2023年1月7日土曜日

黄泉がえろっ

 夜寝られないのでAmazonプライムで妙な映画を見てしまった。『黄泉がえり』(東宝:2002年製作/126分)。九州の阿蘇で、死者が死んだ当時のままの姿で甦る(黄泉がえる)と言う怪現象が発生し、原因究明のため派遣された青年がそこで見たものは!!

お涙頂戴ストーリーなのは予想通りで、草彅剛、竹内結子、石田ゆり子、伊東美咲、哀川翔、山本圭壱、田中邦衛、長澤まさみと豪華な配役のためにかえって力が分散し、歌姫役の柴咲コウのステージも無駄に長い。正直言ってものすごく駄作なのだが、前半が結構面白くそれだけに後半がどうにも残念でならない。

地震によってできたクレーターから発する磁場と、周辺の墓地に残る遺体の一部が呼応して何故か10日間ほどだけ死者が元気な状態で蘇るというめちゃくちゃな設定で、よくここまで引っ張ったなと感心する。ついでに言うと蘇って欲しいと強く願う人の前にしか現れないのであまり混乱は起こらないし、最後は霧のように消えてしまうので始末に困ることもなく、残された人はみな幸福感に包まれるというファンタジー。

2002年制作だから今では筋肉マッチョな市原隼人がひょろひょろの中学生だったり、演技が下手すぎてただ美少女なだけの長澤まさみとか時間の経過を感じて面白い。これは映画そのものの出来とは全く関係ないのでさらに残念なところ。

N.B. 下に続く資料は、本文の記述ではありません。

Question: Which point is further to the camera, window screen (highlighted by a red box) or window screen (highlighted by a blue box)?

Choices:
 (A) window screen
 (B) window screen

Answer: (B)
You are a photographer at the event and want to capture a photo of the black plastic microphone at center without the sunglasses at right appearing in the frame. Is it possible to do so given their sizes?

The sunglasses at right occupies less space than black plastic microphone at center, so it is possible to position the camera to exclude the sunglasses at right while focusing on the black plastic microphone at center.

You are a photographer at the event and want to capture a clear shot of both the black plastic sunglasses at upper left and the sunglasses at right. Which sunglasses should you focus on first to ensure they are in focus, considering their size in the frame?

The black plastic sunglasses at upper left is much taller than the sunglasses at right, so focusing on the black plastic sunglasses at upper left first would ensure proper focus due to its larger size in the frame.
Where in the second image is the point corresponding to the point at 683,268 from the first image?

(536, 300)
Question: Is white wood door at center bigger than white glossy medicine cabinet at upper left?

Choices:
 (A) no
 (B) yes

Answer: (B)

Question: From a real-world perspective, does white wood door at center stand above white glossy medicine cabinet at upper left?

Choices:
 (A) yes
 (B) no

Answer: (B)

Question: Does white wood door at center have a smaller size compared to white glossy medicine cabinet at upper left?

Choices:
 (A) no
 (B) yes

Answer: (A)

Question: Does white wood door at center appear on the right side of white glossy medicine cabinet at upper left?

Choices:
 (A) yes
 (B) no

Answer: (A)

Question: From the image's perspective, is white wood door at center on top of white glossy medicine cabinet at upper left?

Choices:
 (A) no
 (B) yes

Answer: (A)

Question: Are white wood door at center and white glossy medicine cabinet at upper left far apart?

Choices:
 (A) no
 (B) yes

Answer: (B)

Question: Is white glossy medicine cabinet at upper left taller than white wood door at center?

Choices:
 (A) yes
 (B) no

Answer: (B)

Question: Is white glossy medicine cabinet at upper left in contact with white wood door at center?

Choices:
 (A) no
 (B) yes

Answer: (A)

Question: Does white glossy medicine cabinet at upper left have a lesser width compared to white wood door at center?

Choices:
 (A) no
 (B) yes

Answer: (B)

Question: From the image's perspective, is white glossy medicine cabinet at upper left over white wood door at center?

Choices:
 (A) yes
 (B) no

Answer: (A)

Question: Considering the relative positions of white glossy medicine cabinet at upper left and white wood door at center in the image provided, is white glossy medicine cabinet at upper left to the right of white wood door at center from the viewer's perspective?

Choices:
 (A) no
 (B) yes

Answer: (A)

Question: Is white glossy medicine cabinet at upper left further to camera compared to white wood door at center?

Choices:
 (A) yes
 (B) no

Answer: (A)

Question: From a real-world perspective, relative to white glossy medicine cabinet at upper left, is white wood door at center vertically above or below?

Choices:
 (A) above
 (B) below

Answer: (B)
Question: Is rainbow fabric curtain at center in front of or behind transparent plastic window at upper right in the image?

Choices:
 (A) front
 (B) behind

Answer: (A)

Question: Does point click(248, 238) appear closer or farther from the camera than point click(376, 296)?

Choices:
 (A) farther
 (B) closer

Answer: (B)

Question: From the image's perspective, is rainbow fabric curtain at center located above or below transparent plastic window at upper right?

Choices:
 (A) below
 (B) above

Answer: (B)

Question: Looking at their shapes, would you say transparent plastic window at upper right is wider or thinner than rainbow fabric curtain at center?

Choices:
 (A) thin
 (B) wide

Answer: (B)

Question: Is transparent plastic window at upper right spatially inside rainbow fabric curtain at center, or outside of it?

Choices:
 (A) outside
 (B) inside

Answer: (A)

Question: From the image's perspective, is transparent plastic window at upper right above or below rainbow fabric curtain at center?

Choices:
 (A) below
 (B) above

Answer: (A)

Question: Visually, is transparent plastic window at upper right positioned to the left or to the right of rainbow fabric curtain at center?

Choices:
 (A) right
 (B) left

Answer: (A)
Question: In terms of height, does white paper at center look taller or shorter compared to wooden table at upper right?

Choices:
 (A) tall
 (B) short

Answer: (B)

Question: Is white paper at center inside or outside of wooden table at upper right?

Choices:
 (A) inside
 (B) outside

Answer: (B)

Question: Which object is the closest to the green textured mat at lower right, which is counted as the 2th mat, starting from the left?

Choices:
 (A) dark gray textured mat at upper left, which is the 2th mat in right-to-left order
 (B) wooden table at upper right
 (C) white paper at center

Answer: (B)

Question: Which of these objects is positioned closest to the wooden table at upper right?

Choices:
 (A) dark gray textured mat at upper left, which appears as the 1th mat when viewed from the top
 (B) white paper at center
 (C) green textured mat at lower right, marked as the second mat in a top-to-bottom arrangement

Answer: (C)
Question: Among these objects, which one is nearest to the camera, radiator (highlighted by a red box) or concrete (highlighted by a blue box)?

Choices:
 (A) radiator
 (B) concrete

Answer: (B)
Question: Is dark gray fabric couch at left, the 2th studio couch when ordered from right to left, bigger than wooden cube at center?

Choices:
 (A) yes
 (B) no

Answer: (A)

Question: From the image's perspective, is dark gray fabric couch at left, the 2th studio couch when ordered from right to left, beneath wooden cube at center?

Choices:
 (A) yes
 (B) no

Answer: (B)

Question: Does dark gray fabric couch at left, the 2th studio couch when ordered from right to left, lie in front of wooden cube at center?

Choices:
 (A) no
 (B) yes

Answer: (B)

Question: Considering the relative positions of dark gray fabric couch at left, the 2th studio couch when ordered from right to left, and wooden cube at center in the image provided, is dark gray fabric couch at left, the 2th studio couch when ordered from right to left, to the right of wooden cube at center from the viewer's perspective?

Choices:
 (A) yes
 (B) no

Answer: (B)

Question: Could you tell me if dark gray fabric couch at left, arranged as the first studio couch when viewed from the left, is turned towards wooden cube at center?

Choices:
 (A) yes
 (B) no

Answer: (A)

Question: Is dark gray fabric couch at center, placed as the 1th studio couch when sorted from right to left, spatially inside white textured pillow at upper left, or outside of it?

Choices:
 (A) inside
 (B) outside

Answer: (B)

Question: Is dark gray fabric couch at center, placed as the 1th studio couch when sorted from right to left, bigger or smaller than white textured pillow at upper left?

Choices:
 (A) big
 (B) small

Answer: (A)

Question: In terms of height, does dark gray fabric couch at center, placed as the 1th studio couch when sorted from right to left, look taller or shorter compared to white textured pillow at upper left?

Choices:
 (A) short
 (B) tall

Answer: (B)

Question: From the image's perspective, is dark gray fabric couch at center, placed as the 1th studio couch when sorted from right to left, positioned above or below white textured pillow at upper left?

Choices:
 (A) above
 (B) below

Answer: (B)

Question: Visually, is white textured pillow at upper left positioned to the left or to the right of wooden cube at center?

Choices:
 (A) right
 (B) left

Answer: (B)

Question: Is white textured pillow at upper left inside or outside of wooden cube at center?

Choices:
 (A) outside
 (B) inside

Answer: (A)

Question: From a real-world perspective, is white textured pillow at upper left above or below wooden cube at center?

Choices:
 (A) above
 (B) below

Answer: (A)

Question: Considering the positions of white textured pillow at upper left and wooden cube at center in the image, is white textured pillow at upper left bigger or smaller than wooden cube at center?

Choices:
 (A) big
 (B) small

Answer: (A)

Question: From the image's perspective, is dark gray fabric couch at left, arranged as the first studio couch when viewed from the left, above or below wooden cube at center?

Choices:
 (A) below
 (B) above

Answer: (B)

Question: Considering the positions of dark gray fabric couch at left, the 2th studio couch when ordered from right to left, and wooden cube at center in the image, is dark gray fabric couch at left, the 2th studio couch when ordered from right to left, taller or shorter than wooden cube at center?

ひとつ興味深いのは、主演の竹内結子が自分が死んだことも黄泉がえったことも気付かない女性を演じていることだろうか。本人が自殺してしまっただけになんとも奇妙な気持ちになるし、どういう死生観で自ら死を選んだのか、もう知る由もないけれど。また急死する人というのは自分が死ぬ瞬間をどんなふうに感じるのだろうとか、あの世で生きている時の意識がどのくらいの期間保たれるのかなどと考えているうちに眠ってしまった。




どうせ死ぬんだから

 「どうせもうすぐ死ぬんだから」と老人特有の僻みっぽいことを口にしながら、「年寄りは嫌よねぇ。若い頃はお爺さんやお婆さんがなんでそんなこと言うんだろうってずっと思ってたわ」と母は自分で言って笑っている。続けて「それはね」となかなかに深い話をしてくれた。 長く生きてもやっぱりあの世...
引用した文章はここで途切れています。